Now it seems every day has something to offer, weeding in the garden, a biking like a wild man through the rolling countryside, tinkering motors of antiquity and fiddling wild Irish tunes as a way of rattling ones brain. It may be that as we get older it seems more important to get after it, to grab every opportunity, but sitting quietly is fine, I am just not good at it. I don't knit, I do read, but mostly I like to do things and that does include fishing.

In the last few years fishing has become more of an wild-ass adventure, not just an evening outing on Lime Lake (which I do). Often there is a journey involved not unlike the African Queen and the crawling leeches, the blistering heat, but usually not the glowing young woman over heated from toil and lust. We still do dream but Ann all to often is disgusted with the hardship and blatant profanity that is necessary for fisherman of our stature. We are in our minds the most interesting people in the world, battered, crippled and often drooling in our own incompetence

 Recently Dennis, Jeff, Ann  and I decided to hit the little Wolf where we had caught nice Small Mouth Bass on a number of occasions while leisurely drifting through quiet waters.

But right out of the gate, things went wrong, not unusual in our world, and we found the river had been the unintended victim of high winds. There were trees down all over the once open river, and they crossed over the entire span. To top it off, the fish apparently didn't like the situation even though we tried to see the carnage as offering structure. They were very unkind to us.
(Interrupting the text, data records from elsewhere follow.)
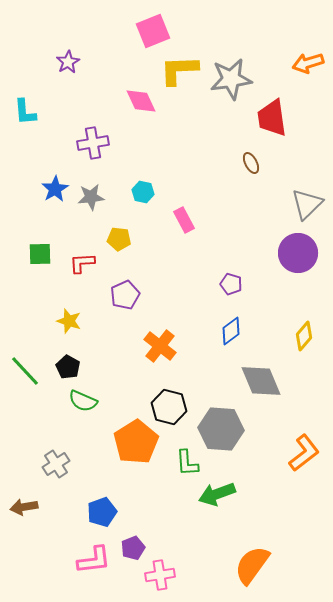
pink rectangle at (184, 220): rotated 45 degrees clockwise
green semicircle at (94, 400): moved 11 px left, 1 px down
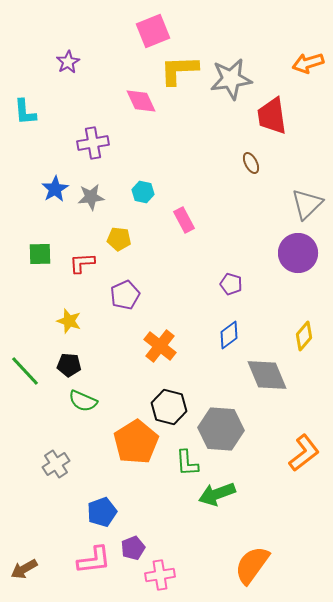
red trapezoid at (272, 118): moved 2 px up
blue diamond at (231, 331): moved 2 px left, 4 px down
black pentagon at (68, 367): moved 1 px right, 2 px up; rotated 25 degrees counterclockwise
gray diamond at (261, 381): moved 6 px right, 6 px up
brown arrow at (24, 507): moved 62 px down; rotated 20 degrees counterclockwise
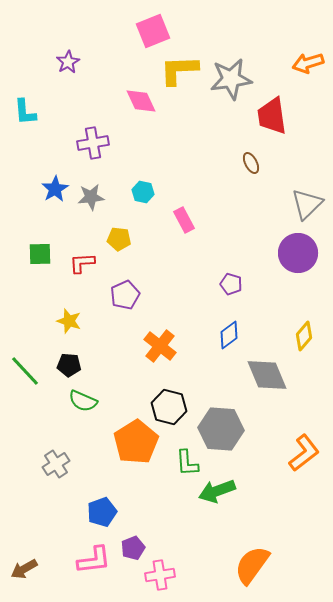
green arrow at (217, 494): moved 3 px up
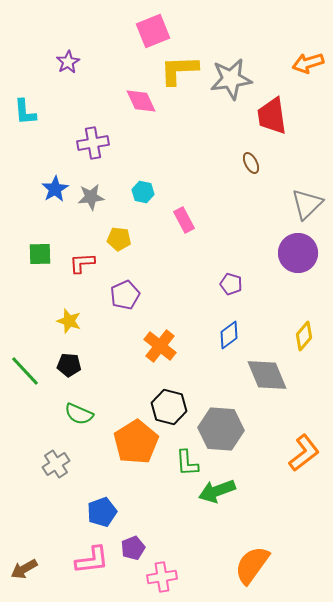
green semicircle at (83, 401): moved 4 px left, 13 px down
pink L-shape at (94, 560): moved 2 px left
pink cross at (160, 575): moved 2 px right, 2 px down
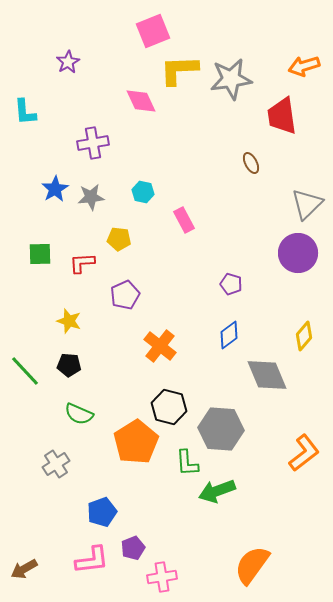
orange arrow at (308, 63): moved 4 px left, 3 px down
red trapezoid at (272, 116): moved 10 px right
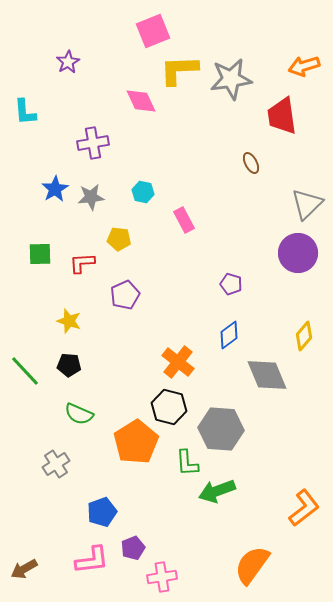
orange cross at (160, 346): moved 18 px right, 16 px down
orange L-shape at (304, 453): moved 55 px down
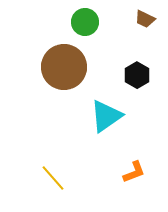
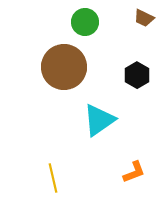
brown trapezoid: moved 1 px left, 1 px up
cyan triangle: moved 7 px left, 4 px down
yellow line: rotated 28 degrees clockwise
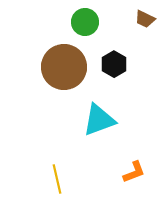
brown trapezoid: moved 1 px right, 1 px down
black hexagon: moved 23 px left, 11 px up
cyan triangle: rotated 15 degrees clockwise
yellow line: moved 4 px right, 1 px down
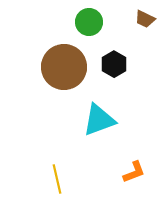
green circle: moved 4 px right
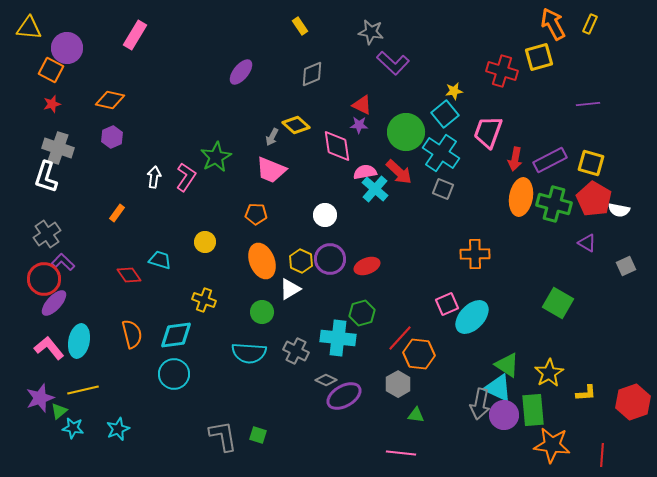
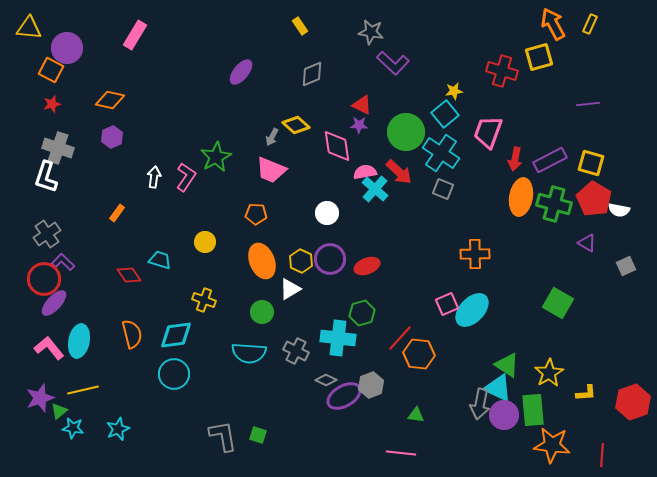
white circle at (325, 215): moved 2 px right, 2 px up
cyan ellipse at (472, 317): moved 7 px up
gray hexagon at (398, 384): moved 27 px left, 1 px down; rotated 10 degrees clockwise
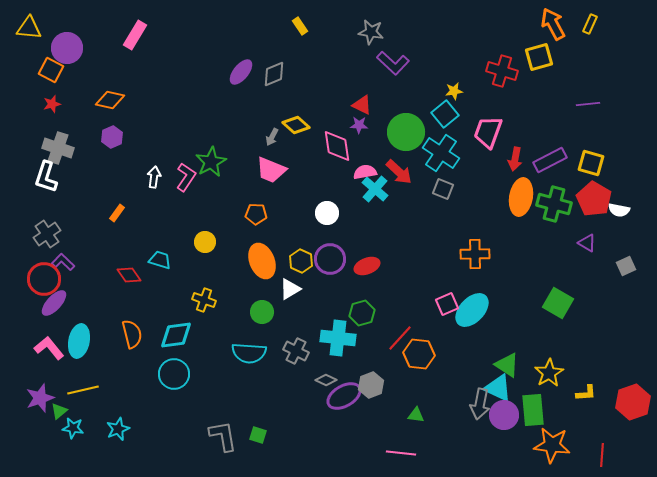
gray diamond at (312, 74): moved 38 px left
green star at (216, 157): moved 5 px left, 5 px down
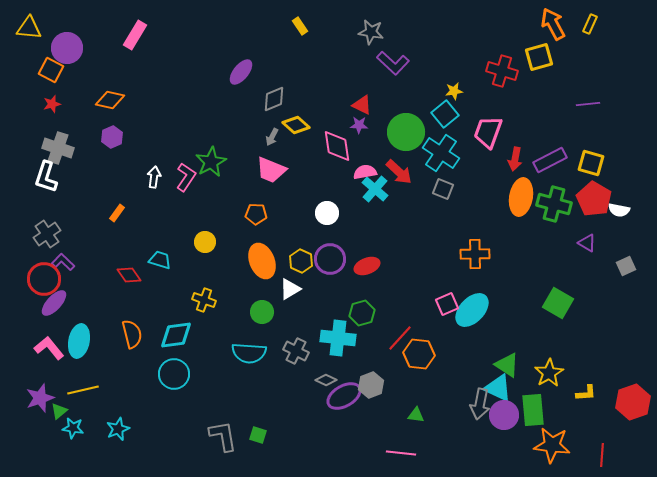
gray diamond at (274, 74): moved 25 px down
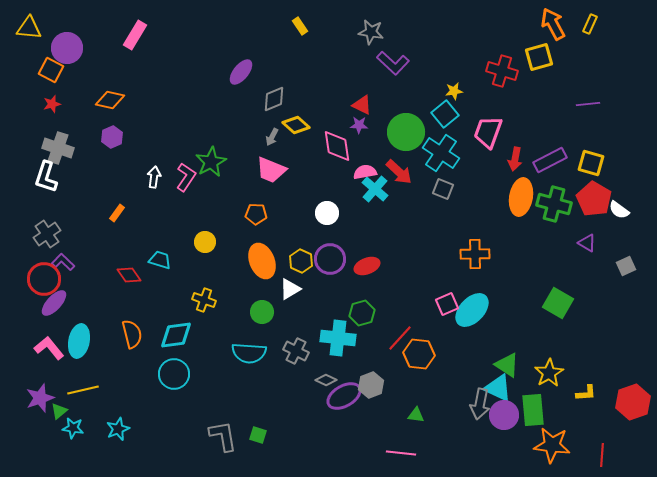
white semicircle at (619, 210): rotated 25 degrees clockwise
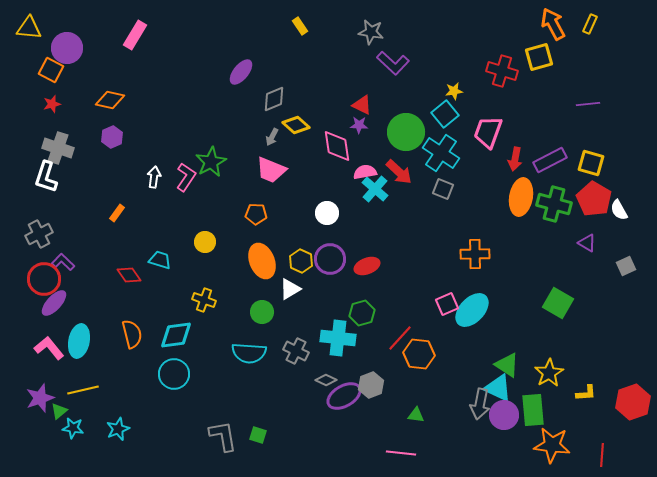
white semicircle at (619, 210): rotated 25 degrees clockwise
gray cross at (47, 234): moved 8 px left; rotated 8 degrees clockwise
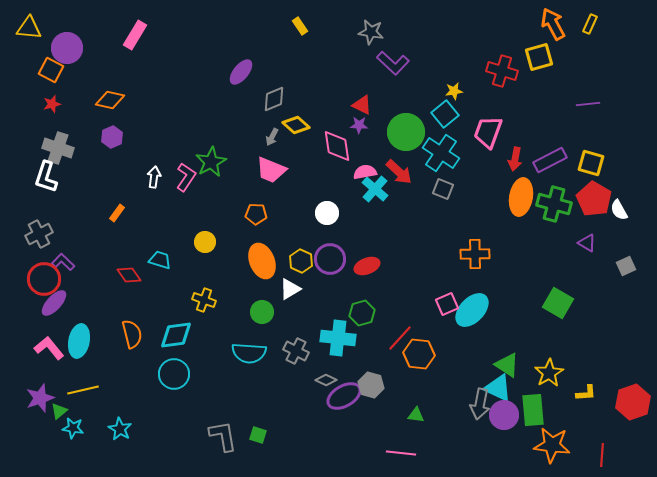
gray hexagon at (371, 385): rotated 25 degrees counterclockwise
cyan star at (118, 429): moved 2 px right; rotated 20 degrees counterclockwise
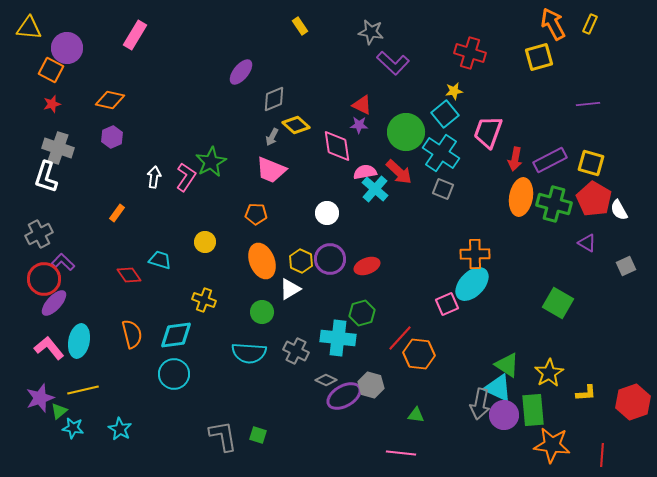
red cross at (502, 71): moved 32 px left, 18 px up
cyan ellipse at (472, 310): moved 26 px up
Our casts were unanswered except for Jeff's nice 8 pound Northern. We stopped at one dead fall and headed around over a sand bar only to be massacred by blood lusting mosquitoes and then unceremoniously nipped by nettles. It was a sad sight. Old people struggling on what became known as a Baton Death Paddle. Fortunately, no one fell face in or ass in as has happened before much to our camera's demise.

To top it off, we had forgotten how far the paddle was and the dark had ventured in by the time we hit a landing, death was our motivator, and hunger pushed our ribs through our tattered clothing as we dreamed of cold beer. I was reminded it is the bad times you remember, for from them come the stories.